### [Exercise directions]
This task calls for copying every line of the records that includes the word "theo".

### [Task material]
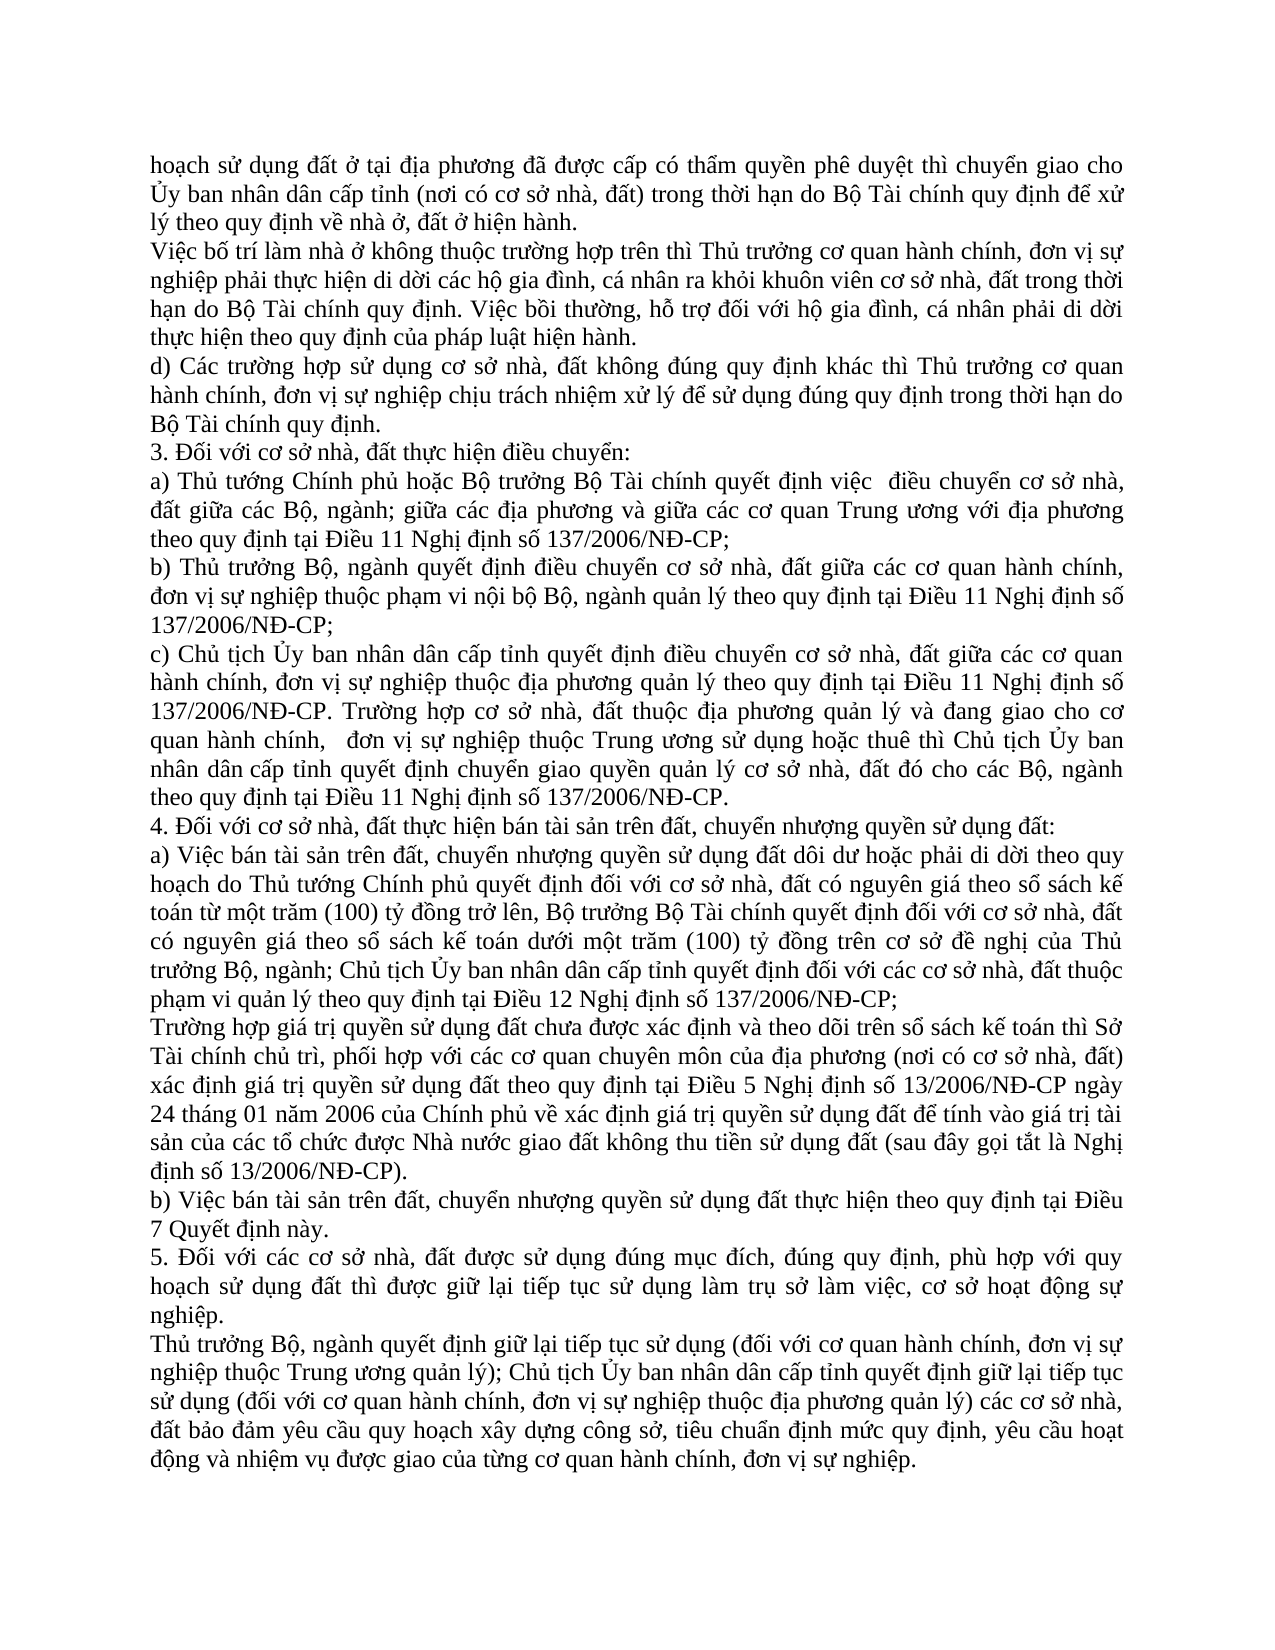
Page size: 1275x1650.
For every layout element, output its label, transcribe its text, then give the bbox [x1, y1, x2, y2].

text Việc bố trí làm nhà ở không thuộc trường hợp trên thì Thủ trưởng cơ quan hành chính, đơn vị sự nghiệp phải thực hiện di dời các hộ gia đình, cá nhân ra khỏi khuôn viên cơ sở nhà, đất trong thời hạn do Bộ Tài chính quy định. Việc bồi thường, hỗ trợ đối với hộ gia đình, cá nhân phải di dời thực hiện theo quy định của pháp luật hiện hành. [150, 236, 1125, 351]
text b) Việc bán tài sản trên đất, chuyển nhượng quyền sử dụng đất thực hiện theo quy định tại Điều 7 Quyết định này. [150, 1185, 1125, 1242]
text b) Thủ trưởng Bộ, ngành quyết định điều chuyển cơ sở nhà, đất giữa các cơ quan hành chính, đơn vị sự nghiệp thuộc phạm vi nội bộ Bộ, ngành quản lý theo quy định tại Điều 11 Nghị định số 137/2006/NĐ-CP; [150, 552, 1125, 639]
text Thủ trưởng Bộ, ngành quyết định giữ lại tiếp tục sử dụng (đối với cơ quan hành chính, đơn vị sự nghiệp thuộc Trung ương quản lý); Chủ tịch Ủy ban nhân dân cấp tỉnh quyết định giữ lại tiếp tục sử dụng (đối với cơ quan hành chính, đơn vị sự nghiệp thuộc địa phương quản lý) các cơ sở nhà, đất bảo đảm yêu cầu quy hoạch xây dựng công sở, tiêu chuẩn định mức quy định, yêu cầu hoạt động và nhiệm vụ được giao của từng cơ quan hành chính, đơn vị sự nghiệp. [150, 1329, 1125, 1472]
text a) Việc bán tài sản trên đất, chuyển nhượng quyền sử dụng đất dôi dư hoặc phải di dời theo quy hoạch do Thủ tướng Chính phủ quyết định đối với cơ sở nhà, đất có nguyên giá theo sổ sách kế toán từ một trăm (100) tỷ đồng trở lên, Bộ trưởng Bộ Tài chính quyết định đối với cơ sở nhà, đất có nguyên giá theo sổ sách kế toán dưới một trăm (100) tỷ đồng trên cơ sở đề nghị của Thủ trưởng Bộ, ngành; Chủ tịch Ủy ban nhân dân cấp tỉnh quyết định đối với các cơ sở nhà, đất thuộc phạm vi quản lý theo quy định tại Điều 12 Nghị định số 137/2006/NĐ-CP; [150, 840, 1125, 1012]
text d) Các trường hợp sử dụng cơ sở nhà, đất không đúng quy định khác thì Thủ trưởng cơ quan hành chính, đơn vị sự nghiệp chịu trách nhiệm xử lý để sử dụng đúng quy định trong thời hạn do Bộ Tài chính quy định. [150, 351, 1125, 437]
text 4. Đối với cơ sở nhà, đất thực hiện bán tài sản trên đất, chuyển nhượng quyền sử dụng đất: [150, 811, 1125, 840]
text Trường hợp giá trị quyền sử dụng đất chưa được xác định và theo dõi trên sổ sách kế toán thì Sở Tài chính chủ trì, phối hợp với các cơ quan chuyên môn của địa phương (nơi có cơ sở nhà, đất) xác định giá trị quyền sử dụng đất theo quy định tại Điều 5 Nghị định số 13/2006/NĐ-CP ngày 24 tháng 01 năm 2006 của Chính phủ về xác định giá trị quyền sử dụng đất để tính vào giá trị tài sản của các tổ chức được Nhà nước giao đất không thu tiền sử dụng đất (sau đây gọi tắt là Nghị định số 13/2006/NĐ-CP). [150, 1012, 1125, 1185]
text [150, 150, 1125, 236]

### [Reply]
text Việc bố trí làm nhà ở không thuộc trường hợp trên thì Thủ trưởng cơ quan hành chính, đơn vị sự nghiệp phải thực hiện di dời các hộ gia đình, cá nhân ra khỏi khuôn viên cơ sở nhà, đất trong thời hạn do Bộ Tài chính quy định. Việc bồi thường, hỗ trợ đối với hộ gia đình, cá nhân phải di dời thực hiện theo quy định của pháp luật hiện hành. [150, 236, 1125, 351]
text b) Việc bán tài sản trên đất, chuyển nhượng quyền sử dụng đất thực hiện theo quy định tại Điều 7 Quyết định này. [150, 1185, 1125, 1242]
text b) Thủ trưởng Bộ, ngành quyết định điều chuyển cơ sở nhà, đất giữa các cơ quan hành chính, đơn vị sự nghiệp thuộc phạm vi nội bộ Bộ, ngành quản lý theo quy định tại Điều 11 Nghị định số 137/2006/NĐ-CP; [150, 552, 1125, 639]
text a) Việc bán tài sản trên đất, chuyển nhượng quyền sử dụng đất dôi dư hoặc phải di dời theo quy hoạch do Thủ tướng Chính phủ quyết định đối với cơ sở nhà, đất có nguyên giá theo sổ sách kế toán từ một trăm (100) tỷ đồng trở lên, Bộ trưởng Bộ Tài chính quyết định đối với cơ sở nhà, đất có nguyên giá theo sổ sách kế toán dưới một trăm (100) tỷ đồng trên cơ sở đề nghị của Thủ trưởng Bộ, ngành; Chủ tịch Ủy ban nhân dân cấp tỉnh quyết định đối với các cơ sở nhà, đất thuộc phạm vi quản lý theo quy định tại Điều 12 Nghị định số 137/2006/NĐ-CP; [150, 840, 1125, 1012]
text Trường hợp giá trị quyền sử dụng đất chưa được xác định và theo dõi trên sổ sách kế toán thì Sở Tài chính chủ trì, phối hợp với các cơ quan chuyên môn của địa phương (nơi có cơ sở nhà, đất) xác định giá trị quyền sử dụng đất theo quy định tại Điều 5 Nghị định số 13/2006/NĐ-CP ngày 24 tháng 01 năm 2006 của Chính phủ về xác định giá trị quyền sử dụng đất để tính vào giá trị tài sản của các tổ chức được Nhà nước giao đất không thu tiền sử dụng đất (sau đây gọi tắt là Nghị định số 13/2006/NĐ-CP). [150, 1012, 1125, 1185]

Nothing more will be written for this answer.